- _Set tasks_
A) Answer these questions from the audit committee passage.
(i) What four actions may the Audit Committee take regarding the Company's independent auditor?
(ii) Whose approval does the Audit Committee not need when it selects and engages independent counsel or other advisors?
(iii) To whom may the Audit Committee delegate authority?
B) Pick up the audit committee passage after its final sentence and continue it.

- _Passage shown_
◇ ◇ ◇ ◇
The Audit Committee shall have the sole authority and responsibility to appoint, determine funding for, oversee and, where appropriate, replace the Company’s independent auditor. The Audit Committee shall also have all authority necessary to fulfill the duties and responsibilities assigned to it in this Charter or otherwise assigned to it by the Board of Directors.

In discharging its oversight role, the Audit Committee is empowered to investigate any matter brought to its attention with full access to all books, records, facilities and personnel of the Company. The Audit Committee has the authority to engage independent counsel and other advisors as it determines necessary to carry out its duties without seeking Board of Director approval with respect to the selection, fees or terms of engagement of any such counsel or advisors. The Audit Committee shall have available appropriate funding from the Company as determined by the Audit Committee for payment of compensation to any accounting firm, counsel or advisor and ordinary expenses of the Audit Committee that are necessary or appropriate in carrying out its duties.

The Audit Committee when appropriate may form and delegate authority to subcommittees and may delegate authority to one or more designated members of the Audit Committee.
◇ ◇ ◇ ◇
- _Dataset content_
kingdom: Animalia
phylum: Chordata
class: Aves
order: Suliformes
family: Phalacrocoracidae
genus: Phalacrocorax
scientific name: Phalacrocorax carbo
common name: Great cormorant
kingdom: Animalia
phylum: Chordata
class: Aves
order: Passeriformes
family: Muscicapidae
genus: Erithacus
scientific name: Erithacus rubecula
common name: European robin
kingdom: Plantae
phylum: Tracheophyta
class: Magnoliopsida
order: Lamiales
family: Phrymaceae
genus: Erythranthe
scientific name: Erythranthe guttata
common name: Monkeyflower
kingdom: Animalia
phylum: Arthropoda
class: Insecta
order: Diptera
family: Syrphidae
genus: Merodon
◇ ◇ ◇ ◇
- _Responses to the exercise_
A)
(i) It may appoint, determine funding for, oversee and, where appropriate, replace the independent auditor.
(ii) It does not need the approval of the Board of Directors.
(iii) It may delegate authority to subcommittees that it forms and to one or more designated members of the Audit Committee.

B)
MEETINGS:

The Audit Committee will meet at least four times each year. The Audit Committee may establish its own schedule, which it will provide to the Board of Directors in advance.

The Audit Committee will periodically meet separately with management, the Company’s internal auditor, if applicable, and other personnel it deems necessary at such times as are appropriate to review the financial affairs of the Company. The Audit Committee will meet separately with the independent auditors of the Company, at such times as it deems appropriate, but not less than quarterly, to fulfill the responsibilities of the Audit Committee under this charter.

MINUTES:

The Audit Committee will maintain written minutes of its meetings, which minutes will be filed with the minutes of the meetings of the Board of Directors.

REPORTS:

In addition to preparing the report in the Company’s proxy statement in accordance with the rules and regulations of the SEC, the Audit Committee will summarize its examinations and recommendations to the Board of Directors as may be appropriate, consistent with the Committee’s charter, and otherwise make regular reports to the Board of Directors.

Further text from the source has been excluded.